• **Seitentext**:
• • • •

Wer das für theoretische Mathematik hält, ist eingeladen, im aktuellen Gallup Engagement Index 2025 handfeste Belege zu finden. Mitarbeitende mit hoher emotionaler Bindung fehlen 41 Prozent seltener als jene ohne Bindung. Und während nur 3 Prozent der hoch Gebundenen aktiv auf Jobsuche sind, sind es bei den emotional Ungebundenen 39 Prozent. Das sind Zahlen für Deutschland, doch österreichische Umfragen zeichnen dasselbe Bild. Laut IMAS Jobwechselradar beispielsweise sind mehr als 40 Prozent der Beschäftigten hierzulande offen für einen neuen Arbeitsplatz.
Vorarlberg investiert enorm in Rekrutierung, politisch, wirtschaftlich, strukturell, und trotzdem bleibt der Fachkräftemangel das größte Wachstumsrisiko. Wer dann noch gute Leute still verliert, verschwendet genau das, wofür er so hart gearbeitet hat.

• • • •

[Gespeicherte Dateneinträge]
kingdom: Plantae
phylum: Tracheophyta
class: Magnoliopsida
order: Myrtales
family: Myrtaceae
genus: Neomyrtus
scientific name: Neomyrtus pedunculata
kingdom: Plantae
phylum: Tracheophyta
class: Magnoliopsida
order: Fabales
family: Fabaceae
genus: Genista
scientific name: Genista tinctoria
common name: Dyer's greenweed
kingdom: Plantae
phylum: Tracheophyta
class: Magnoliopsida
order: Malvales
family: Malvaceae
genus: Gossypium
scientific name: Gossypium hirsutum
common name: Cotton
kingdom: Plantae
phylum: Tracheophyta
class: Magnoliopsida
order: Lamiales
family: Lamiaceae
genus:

• • • •

• **Aufgaben**:
1. Kopieren Sie aus dem Text über Mitarbeiterbindung wortgetreu die Stelle von „Vorarlberg investiert enorm“ bis einschließlich „hart gearbeitet hat.“.
2. Setzen Sie den Text über Mitarbeiterbindung im Anschluss an seinen letzten Satz fort.
Die Auflistung hat mit dem Text über Mitarbeiterbindung nichts zu tun.

• **Antworten je Aufgabe**:
1.
Vorarlberg investiert enorm in Rekrutierung, politisch, wirtschaftlich, strukturell, und trotzdem bleibt der Fachkräftemangel das größte Wachstumsrisiko. Wer dann noch gute Leute still verliert, verschwendet genau das, wofür er so hart gearbeitet hat.

2.
Was Menschen wirklich hält, nicht nur anwesend, sondern in ihrer vollen Gestaltungskraft, ist längst bekannt, und es ist weder die Gehaltserhöhung noch der gratis Obstkorb. Was Mitarbeitende suchen, sind Sinn – das Gefühl, dass die eigene Arbeit zu etwas Größerem dient, Zugehörigkeit – das Gefühl, Teil von etwas zu sein und nicht bloß austauschbar, und gesehen zu werden – als Mensch, nicht nur als Funktion. Doch hier endet die halbe Wahrheit dieser bekannten Trias. Denn selbst wenn ein Unternehmen die besten Bedingungen bietet, greifen diese nicht, wenn ein Mensch nie gelernt hat, hinzuhören. 
Wir sind Kinder einer Sozialisierung, die uns eine einfache Gleichung mitgegeben hat: gute Ausbildung, sicherer Job, Karriere – Lebensglück. Bei den wenigsten geht diese Gleichung auf und es dauert oft Jahre, diese Täuschung zu durchschauen. Manche tun es nie. Denn die einzig relevante Frage, und diese gilt für Mitarbeitende genauso wie für Führungskräfte und die Geschäftsführung, ist unbequem: Funktioniere ich noch, oder lebe/gestalte ich schon?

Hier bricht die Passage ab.